**Source information**
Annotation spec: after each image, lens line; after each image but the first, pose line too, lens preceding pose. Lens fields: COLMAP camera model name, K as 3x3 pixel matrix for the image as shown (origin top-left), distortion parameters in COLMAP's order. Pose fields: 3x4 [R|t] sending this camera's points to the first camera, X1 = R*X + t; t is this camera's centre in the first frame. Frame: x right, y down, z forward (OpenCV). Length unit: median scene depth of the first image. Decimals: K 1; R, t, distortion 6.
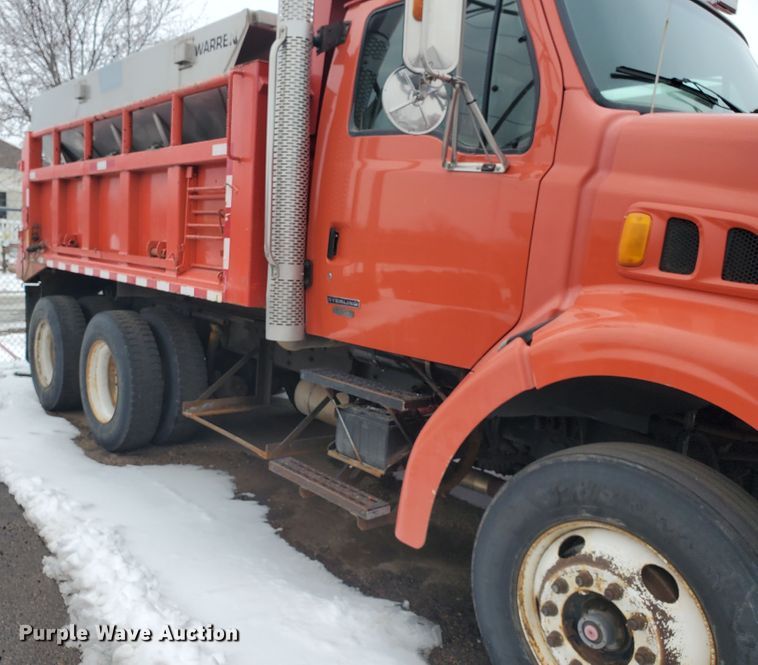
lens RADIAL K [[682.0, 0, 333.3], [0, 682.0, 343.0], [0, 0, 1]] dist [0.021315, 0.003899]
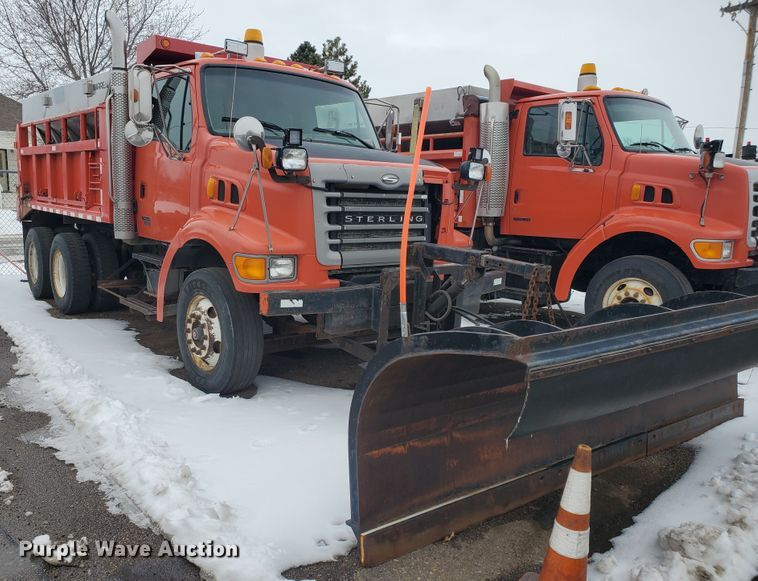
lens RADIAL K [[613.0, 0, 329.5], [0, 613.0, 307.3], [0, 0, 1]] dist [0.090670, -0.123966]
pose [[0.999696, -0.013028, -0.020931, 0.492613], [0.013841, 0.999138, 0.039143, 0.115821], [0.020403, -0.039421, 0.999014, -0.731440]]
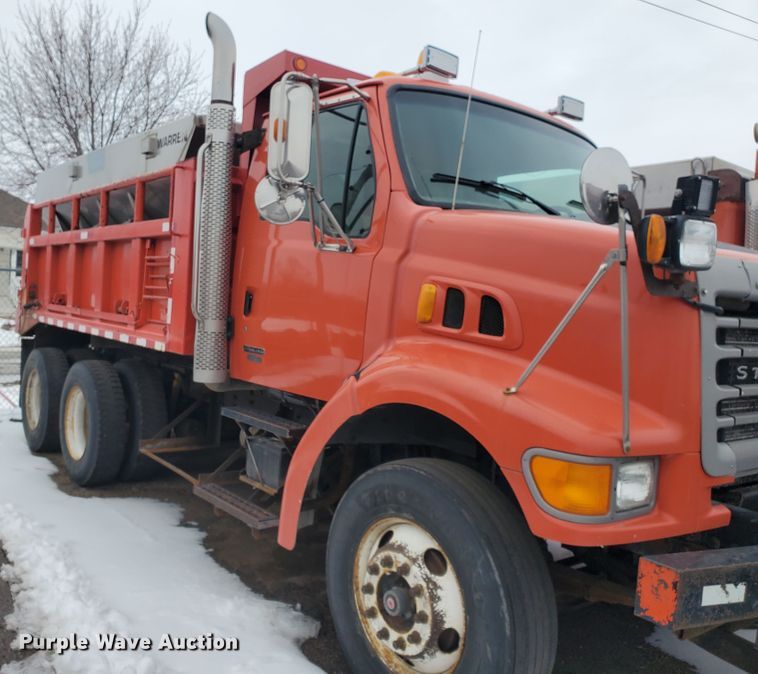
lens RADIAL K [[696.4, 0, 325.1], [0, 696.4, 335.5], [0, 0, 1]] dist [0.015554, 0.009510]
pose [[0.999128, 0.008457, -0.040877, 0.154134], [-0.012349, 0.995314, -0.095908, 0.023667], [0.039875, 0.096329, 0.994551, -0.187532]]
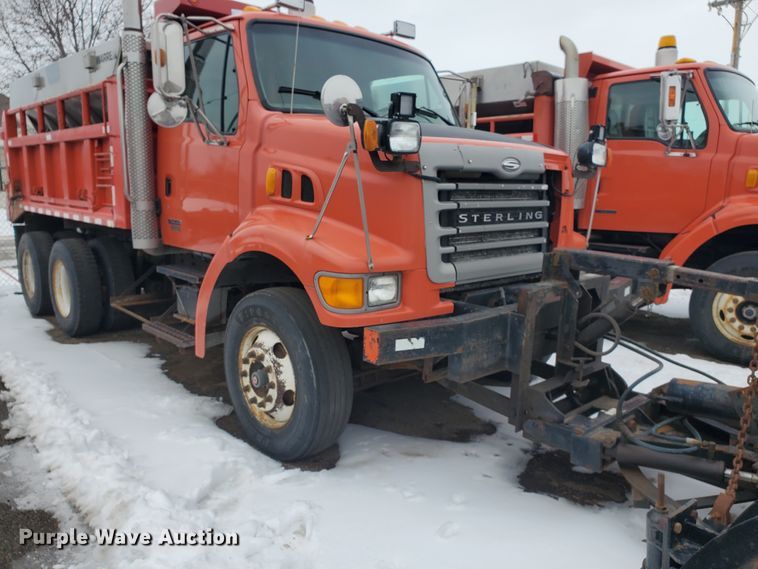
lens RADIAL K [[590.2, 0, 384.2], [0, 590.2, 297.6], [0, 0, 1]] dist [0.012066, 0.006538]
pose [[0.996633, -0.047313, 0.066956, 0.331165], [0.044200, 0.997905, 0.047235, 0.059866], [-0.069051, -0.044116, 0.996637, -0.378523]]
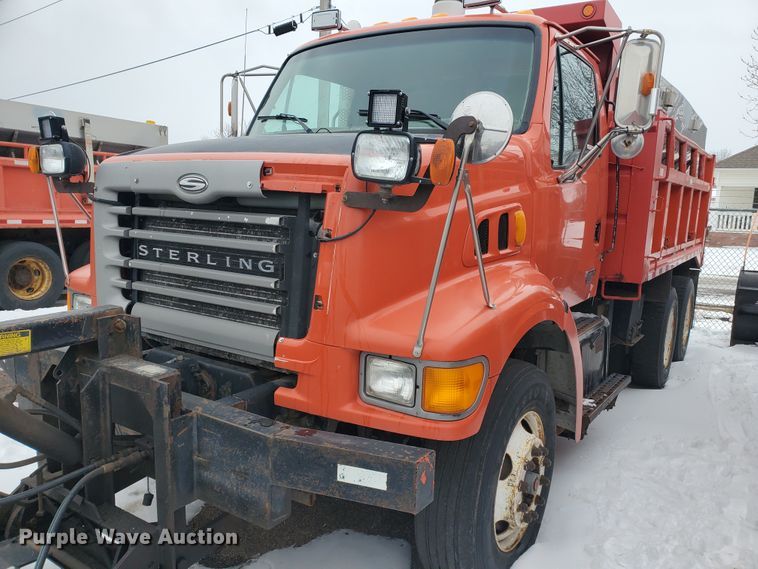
...
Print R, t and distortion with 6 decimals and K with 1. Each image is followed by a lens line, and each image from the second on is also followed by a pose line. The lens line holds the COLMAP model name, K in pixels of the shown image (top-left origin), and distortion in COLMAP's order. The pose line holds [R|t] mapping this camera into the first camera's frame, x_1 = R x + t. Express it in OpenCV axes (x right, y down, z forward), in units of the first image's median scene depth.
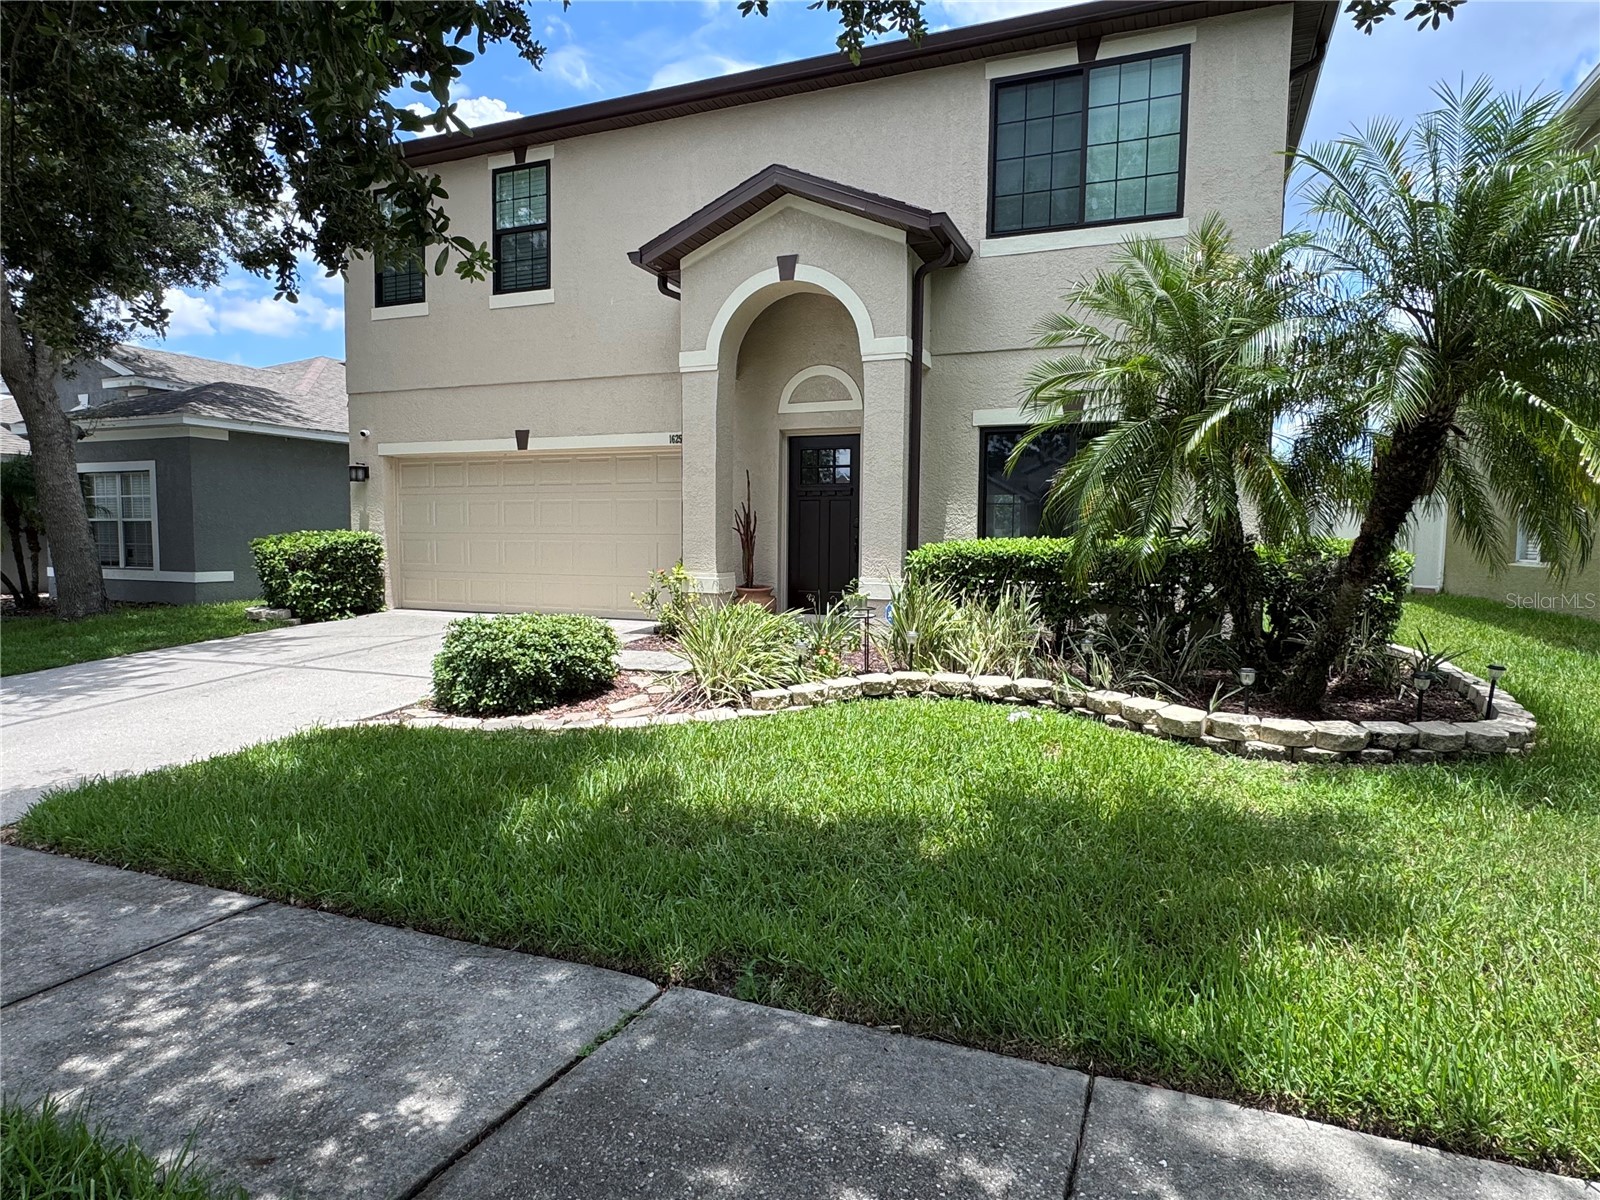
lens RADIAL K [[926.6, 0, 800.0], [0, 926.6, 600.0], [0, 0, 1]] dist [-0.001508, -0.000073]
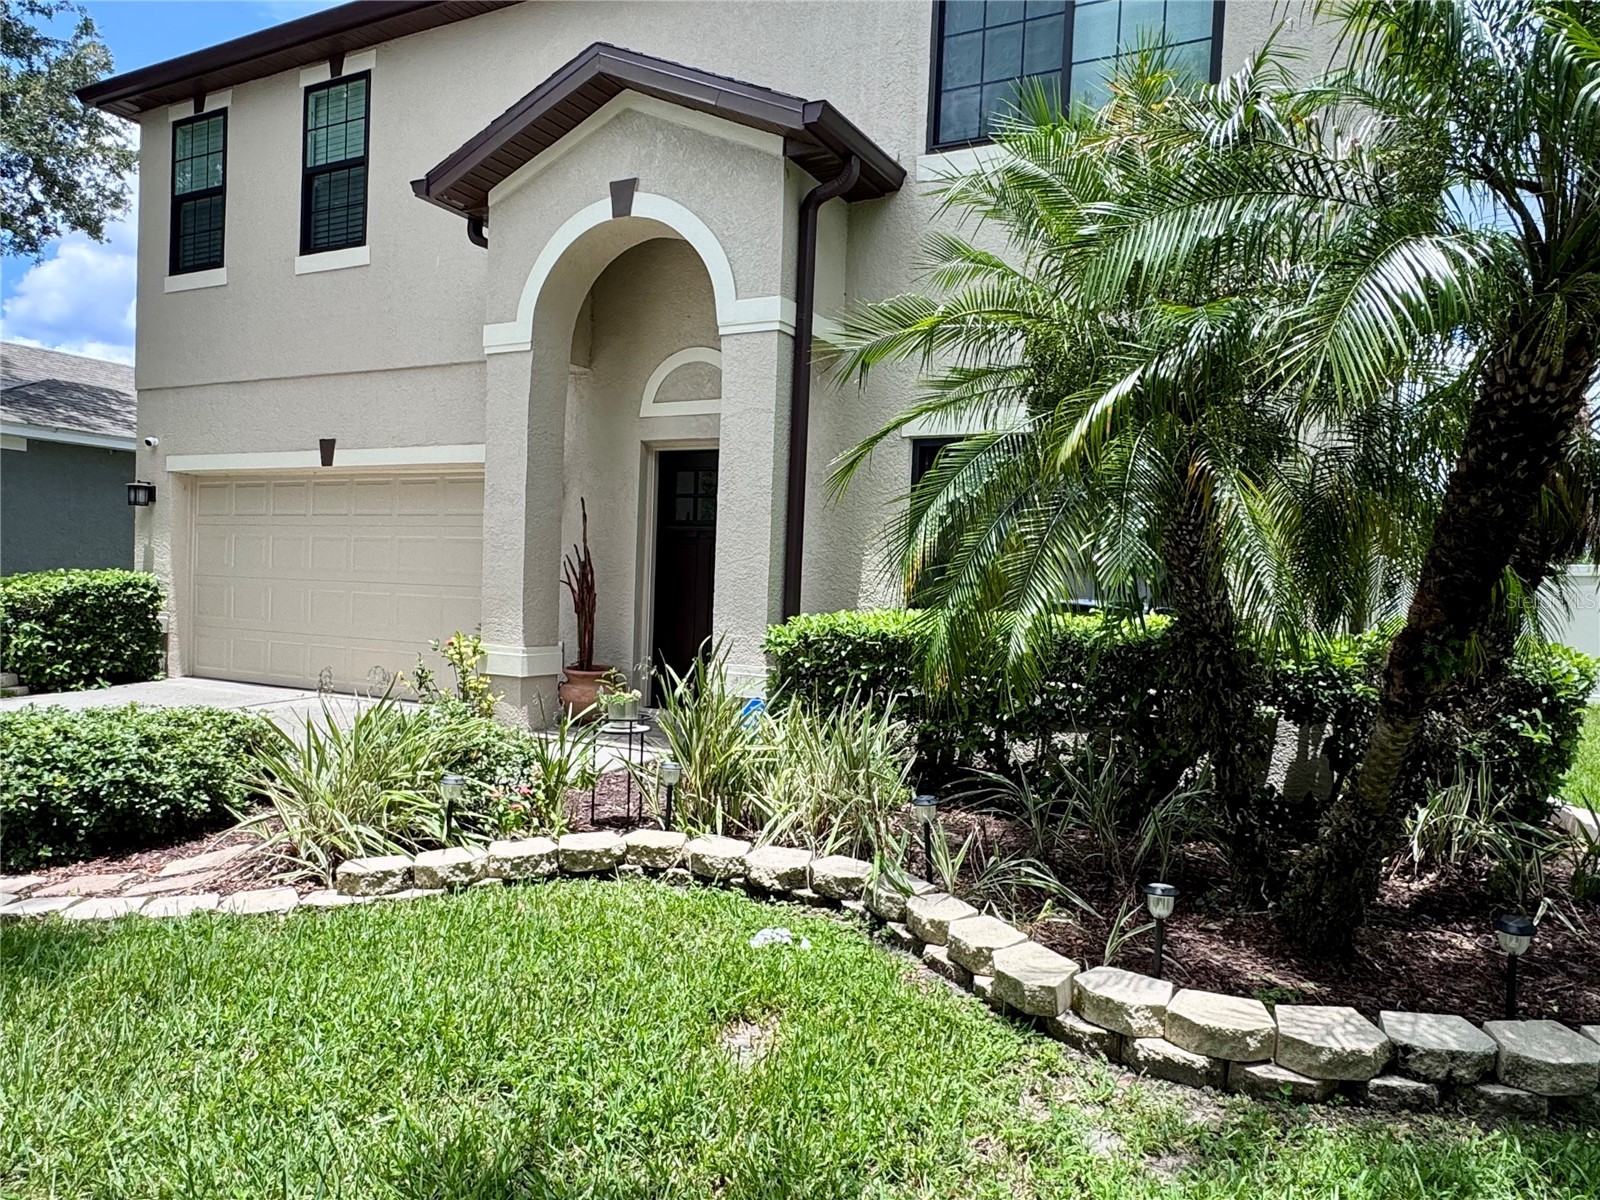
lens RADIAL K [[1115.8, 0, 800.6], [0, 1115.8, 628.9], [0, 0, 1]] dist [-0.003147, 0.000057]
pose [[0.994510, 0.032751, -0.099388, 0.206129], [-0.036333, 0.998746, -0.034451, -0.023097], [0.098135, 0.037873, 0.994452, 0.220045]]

**Your goal**
Transcribe, without alteration, every line from the one containing "Annotation spec: after" down to the one containing "-0.044116, 0.996637, -0.378523]]", both included, and omit the pictures from your answer.

**Output**
Annotation spec: after each image, lens line; after each image but the first, pose line too, lens preceding pose. Lens fields: COLMAP camera model name, K as 3x3 pixel matrix for the image as shown (origin top-left), distortion parameters in COLMAP's order. Pose fields: 3x4 [R|t] sending this camera's points to the first camera, X1 = R*X + t; t is this camera's centre in the first frame. Frame: x right, y down, z forward (OpenCV). Length unit: median scene depth of the first image. Decimals: K 1; R, t, distortion 6.
lens RADIAL K [[682.0, 0, 333.3], [0, 682.0, 343.0], [0, 0, 1]] dist [0.021315, 0.003899]
lens RADIAL K [[613.0, 0, 329.5], [0, 613.0, 307.3], [0, 0, 1]] dist [0.090670, -0.123966]
pose [[0.999696, -0.013028, -0.020931, 0.492613], [0.013841, 0.999138, 0.039143, 0.115821], [0.020403, -0.039421, 0.999014, -0.731440]]
lens RADIAL K [[696.4, 0, 325.1], [0, 696.4, 335.5], [0, 0, 1]] dist [0.015554, 0.009510]
pose [[0.999128, 0.008457, -0.040877, 0.154134], [-0.012349, 0.995314, -0.095908, 0.023667], [0.039875, 0.096329, 0.994551, -0.187532]]
lens RADIAL K [[590.2, 0, 384.2], [0, 590.2, 297.6], [0, 0, 1]] dist [0.012066, 0.006538]
pose [[0.996633, -0.047313, 0.066956, 0.331165], [0.044200, 0.997905, 0.047235, 0.059866], [-0.069051, -0.044116, 0.996637, -0.378523]]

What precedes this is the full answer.